Comparing 3DP with protein structure alignment tools
The performance of 3DP was compared with three protein structure alignment tools, Fr-TMalign [60, 61], SPalign [62] and MATT [63]. Fr-TMalign is applied to pairwise structure alignment based on fragment similarity, while SPalign is designed for detecting proteins with similar fold and similar function of DNA or RNA binding. MATT (Multiple Alignment with Translations and Twists) is a program to align multiple protein structures allowing certain flexibility between fragments. These alignment methods are computationally intensive and therefore only applicable to a limited number of comparisons. They are size independent and focus on backbone alignment resulting in a focus on secondary structures. On the other hand 3DP is size dependent and considers all protein atoms indiscriminately, resulting in a sensitivity to the overall shape rather than to secondary structures.
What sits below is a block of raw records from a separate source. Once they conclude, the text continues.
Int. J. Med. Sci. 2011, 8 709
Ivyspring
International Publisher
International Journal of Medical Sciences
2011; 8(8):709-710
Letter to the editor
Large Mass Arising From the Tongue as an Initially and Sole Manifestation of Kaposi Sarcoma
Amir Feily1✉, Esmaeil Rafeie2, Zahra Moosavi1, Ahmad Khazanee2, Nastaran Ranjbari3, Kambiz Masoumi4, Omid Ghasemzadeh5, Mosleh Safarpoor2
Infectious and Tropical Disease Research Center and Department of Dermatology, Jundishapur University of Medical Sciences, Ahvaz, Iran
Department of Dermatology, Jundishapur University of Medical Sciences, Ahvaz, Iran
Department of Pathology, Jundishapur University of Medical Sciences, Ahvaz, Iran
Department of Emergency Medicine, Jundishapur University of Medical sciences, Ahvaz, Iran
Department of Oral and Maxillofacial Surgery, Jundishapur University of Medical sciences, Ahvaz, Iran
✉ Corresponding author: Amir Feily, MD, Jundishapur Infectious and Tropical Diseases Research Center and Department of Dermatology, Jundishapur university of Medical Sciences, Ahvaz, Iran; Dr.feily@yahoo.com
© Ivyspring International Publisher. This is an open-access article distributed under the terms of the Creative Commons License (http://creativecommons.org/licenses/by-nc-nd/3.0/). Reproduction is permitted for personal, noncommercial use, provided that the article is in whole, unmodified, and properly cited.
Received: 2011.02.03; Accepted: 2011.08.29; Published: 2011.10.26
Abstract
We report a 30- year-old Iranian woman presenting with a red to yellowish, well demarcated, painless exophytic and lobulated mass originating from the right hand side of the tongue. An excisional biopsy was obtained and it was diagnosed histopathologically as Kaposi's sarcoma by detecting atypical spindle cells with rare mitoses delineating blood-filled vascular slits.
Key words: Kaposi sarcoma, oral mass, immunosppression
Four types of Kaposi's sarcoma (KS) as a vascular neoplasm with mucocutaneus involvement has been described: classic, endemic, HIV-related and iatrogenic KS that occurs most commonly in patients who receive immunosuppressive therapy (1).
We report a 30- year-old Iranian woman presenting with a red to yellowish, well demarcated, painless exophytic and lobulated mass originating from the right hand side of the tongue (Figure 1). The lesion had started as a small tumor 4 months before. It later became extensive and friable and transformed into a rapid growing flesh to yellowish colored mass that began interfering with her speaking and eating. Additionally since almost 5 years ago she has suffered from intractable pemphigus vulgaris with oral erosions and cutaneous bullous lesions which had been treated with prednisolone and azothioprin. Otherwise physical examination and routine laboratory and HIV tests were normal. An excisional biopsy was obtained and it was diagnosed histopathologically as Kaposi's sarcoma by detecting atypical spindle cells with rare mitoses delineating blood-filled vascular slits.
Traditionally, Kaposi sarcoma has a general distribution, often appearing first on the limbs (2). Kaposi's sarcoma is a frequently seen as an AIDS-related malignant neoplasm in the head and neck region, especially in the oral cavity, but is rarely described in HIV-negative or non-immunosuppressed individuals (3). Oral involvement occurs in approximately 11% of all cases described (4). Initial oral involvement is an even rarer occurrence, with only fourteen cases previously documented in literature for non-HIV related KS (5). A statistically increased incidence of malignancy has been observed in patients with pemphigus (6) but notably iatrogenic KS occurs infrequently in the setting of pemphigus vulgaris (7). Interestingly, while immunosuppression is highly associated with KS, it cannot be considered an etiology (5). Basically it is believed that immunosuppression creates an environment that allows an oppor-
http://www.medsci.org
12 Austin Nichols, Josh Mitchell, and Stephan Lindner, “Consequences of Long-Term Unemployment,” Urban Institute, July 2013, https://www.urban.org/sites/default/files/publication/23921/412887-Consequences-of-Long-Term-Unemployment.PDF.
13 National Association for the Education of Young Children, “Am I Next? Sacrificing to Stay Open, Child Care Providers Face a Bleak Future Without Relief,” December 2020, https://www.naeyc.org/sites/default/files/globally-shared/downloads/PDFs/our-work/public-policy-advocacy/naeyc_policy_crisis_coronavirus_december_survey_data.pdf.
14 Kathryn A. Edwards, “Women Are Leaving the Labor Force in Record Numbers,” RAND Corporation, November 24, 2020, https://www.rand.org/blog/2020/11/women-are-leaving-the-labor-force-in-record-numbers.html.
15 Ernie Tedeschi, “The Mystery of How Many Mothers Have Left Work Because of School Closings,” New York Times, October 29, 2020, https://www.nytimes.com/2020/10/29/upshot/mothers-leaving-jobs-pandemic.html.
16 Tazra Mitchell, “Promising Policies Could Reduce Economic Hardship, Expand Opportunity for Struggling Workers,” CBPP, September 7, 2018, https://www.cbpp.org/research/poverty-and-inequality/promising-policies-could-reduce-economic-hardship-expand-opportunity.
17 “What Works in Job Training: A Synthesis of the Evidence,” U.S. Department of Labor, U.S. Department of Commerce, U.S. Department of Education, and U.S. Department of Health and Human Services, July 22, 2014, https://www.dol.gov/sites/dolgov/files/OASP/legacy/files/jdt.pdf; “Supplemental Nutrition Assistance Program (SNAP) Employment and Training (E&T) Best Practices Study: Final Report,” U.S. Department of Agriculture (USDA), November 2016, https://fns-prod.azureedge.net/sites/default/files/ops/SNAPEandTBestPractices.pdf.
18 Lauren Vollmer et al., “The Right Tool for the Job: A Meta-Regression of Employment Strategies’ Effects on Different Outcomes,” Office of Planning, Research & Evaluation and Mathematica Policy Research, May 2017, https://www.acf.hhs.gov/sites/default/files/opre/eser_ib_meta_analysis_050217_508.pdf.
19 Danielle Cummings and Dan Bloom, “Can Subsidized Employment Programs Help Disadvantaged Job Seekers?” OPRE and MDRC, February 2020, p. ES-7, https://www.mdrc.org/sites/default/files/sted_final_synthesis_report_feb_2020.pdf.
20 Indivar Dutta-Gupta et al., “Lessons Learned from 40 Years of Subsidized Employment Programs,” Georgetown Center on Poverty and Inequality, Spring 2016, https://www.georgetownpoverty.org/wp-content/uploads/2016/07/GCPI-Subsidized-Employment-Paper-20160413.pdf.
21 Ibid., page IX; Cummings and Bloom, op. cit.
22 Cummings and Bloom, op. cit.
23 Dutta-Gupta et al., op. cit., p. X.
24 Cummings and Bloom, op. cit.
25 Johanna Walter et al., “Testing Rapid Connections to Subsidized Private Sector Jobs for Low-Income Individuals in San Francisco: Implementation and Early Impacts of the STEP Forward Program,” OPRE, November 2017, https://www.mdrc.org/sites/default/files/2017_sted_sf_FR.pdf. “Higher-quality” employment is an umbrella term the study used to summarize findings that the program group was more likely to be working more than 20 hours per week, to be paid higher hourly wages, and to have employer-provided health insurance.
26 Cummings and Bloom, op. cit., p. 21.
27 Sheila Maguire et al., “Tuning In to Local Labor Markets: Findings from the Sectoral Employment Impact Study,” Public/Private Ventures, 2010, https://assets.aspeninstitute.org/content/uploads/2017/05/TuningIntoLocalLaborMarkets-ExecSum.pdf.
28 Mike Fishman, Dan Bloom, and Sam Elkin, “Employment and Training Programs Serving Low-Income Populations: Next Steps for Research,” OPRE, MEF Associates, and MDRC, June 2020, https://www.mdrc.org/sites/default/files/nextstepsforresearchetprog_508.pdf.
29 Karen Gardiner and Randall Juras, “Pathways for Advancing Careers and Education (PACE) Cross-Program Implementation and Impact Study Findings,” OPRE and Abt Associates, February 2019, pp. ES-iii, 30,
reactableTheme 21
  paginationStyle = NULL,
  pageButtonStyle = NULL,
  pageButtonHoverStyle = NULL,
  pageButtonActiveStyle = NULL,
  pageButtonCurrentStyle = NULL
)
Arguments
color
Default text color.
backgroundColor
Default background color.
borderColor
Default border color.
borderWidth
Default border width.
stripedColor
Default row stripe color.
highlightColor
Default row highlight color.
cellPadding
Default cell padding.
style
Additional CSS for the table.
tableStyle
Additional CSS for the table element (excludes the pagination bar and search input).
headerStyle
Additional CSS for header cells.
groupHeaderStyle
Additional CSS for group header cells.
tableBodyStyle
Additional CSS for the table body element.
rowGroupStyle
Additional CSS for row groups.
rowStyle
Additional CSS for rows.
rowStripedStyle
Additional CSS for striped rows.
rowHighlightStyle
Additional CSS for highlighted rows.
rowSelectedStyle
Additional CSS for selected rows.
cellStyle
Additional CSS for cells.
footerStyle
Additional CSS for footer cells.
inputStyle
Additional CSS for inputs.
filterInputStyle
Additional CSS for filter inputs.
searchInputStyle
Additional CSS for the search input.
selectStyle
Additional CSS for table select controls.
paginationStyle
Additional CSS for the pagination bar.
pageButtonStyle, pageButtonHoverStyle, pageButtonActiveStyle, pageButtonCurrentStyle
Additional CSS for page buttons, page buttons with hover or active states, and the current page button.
Remarkably, 3DP allows an essentially instantaneous comparison with the entire PDB when using the PDB-Explorer website.
In a first comparative study, all pairwise alignment scores were computed for the ten domain movement frames for glutamine binding protein and compared with CBD3DP. The data showed that CBD3DP, which performs comparably to overall structure RMSD as dicussed above (Fig. 3), had similar trend but higher sensitivity to conformer differences than Fr-TMalign or SPalign. MATT was highly sensitive to small conformational changes and classified all non-identical conformer pairs as low scoring (Fig. 10c).
A further comparison of 3DP with structure alignment tools was carried out for 50 homologous CDK2 proteins (Fig. 4) and 50 non-CDK2 decoy proteins. The 100 structures were in similar size range from 2100–2600 heavy atoms, and decoys consisted of non-homologous proteins with pairwise sequence identity lower than 30 %. Alignment scores and 3DP distances were computed for the 1225 CDK2 pairs and the 2500 CDK2-decoy pairs (Fig. 10d). 3DP made a relatively clear cut between CDK2 pairs and CDK2-decoy cross-pairs at CBD3DP = 750, with all CDK2 pairs found within the range CBD3DP < 1000. However the 3DP comparison recognized some decoys such as 1A8E (serum transferrin) as CDK2-like due to an overall similar shape, although this decoy had a clearly different fold as correctly analyzed by each of the three alignment tools (Fig. 10e, left). The three alignment methods correctly assigned a high score to all CDK2 pairs, but also returned a high core with part of the CDK2-decoys which were not recognized as CDK2 like by 3DP. For example decoy 4W9X, which is a non-CDK2 kinase, clearly showed a partly homologous fold to CDK2 leading to a high alignment score, but also showed substantial differences with the presence of a central helix and an extended terminal absent from CDK2 which resulted in a relatively high 3DP-distance to CDK2s such as 3PY1 (Fig. 10e, right).